### Supplied passage

* * * *

Commercial Diver Certification in Egypt: IMCA, ADCI & What to Look For

Almancy Technical TeamJune 15, 20268 min read

Commercial diver certification is one of the most misunderstood subjects in the underwater industry, and the confusion matters when you are choosing a contractor in Egypt, the Suez Canal, or the Red Sea. This guide explains the recognised levels of commercial diver competence, sets out clearly what IMCA and ADCI are (and what they are not), and shows what credentials a serious diving company should actually hold. Throughout, we attribute only the real, verifiable certifications and memberships that Almancy holds.

Commercial diving certification levels

Commercial diving is a regulated trade, and divers progress through recognised tiers of competence rather than a single qualification. The entry level for most offshore and inshore work is surface-supplied diving, often written as SSDE (surface-supplied diving equipment), where the diver breathes gas piped from the surface and stays connected by an umbilical. Above that sit higher tiers that exist across the industry for deeper or more specialised work.

* * * *

### Data segment
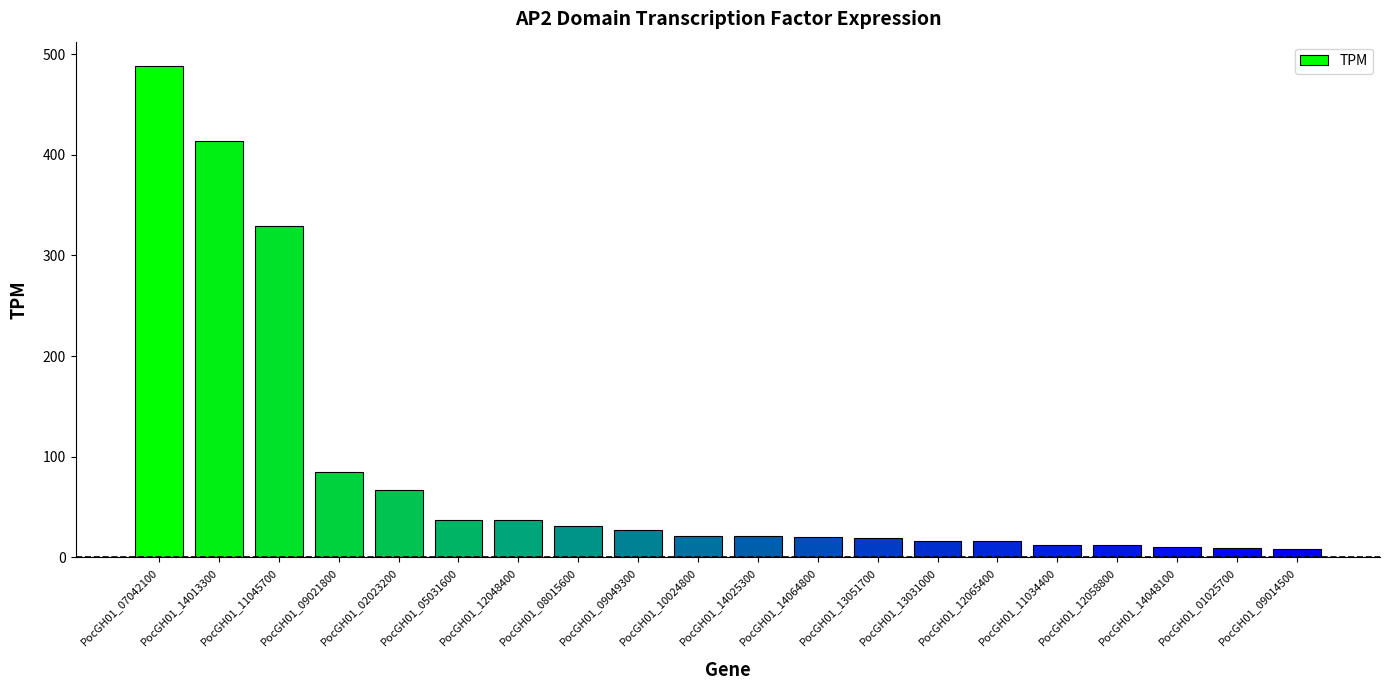

What is the greatest value displayed?

487.9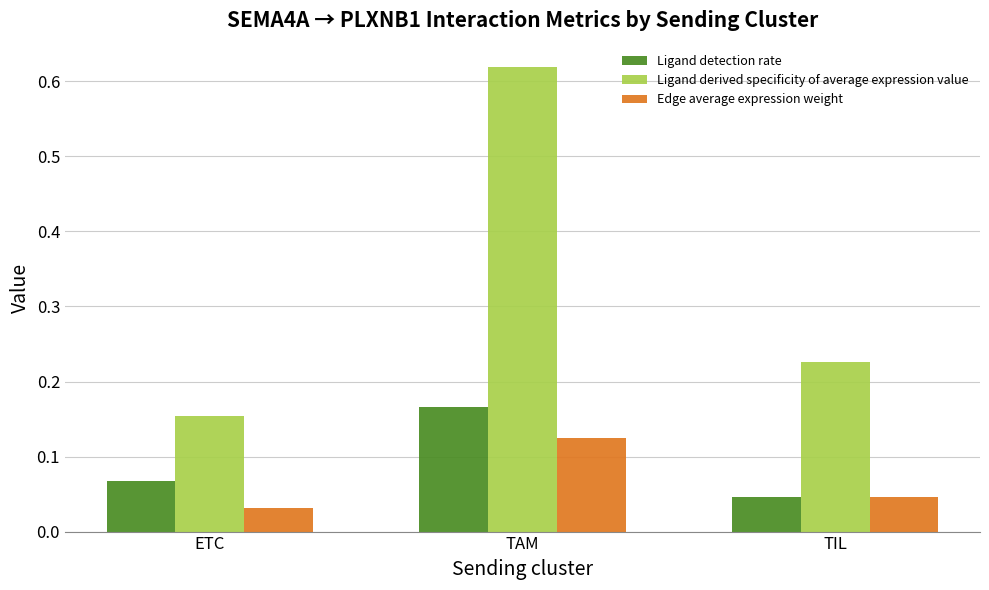

Between TAM and TIL, which series saw the biggest shift?

Ligand derived specificity of average expression value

* * * *

### What to work on
Reproduce verbatim the stretch of the commercial diver certification article from "Commercial diving is" through "more specialised work.".

### Response to the exercise
Commercial diving is a regulated trade, and divers progress through recognised tiers of competence rather than a single qualification. The entry level for most offshore and inshore work is surface-supplied diving, often written as SSDE (surface-supplied diving equipment), where the diver breathes gas piped from the surface and stays connected by an umbilical. Above that sit higher tiers that exist across the industry for deeper or more specialised work.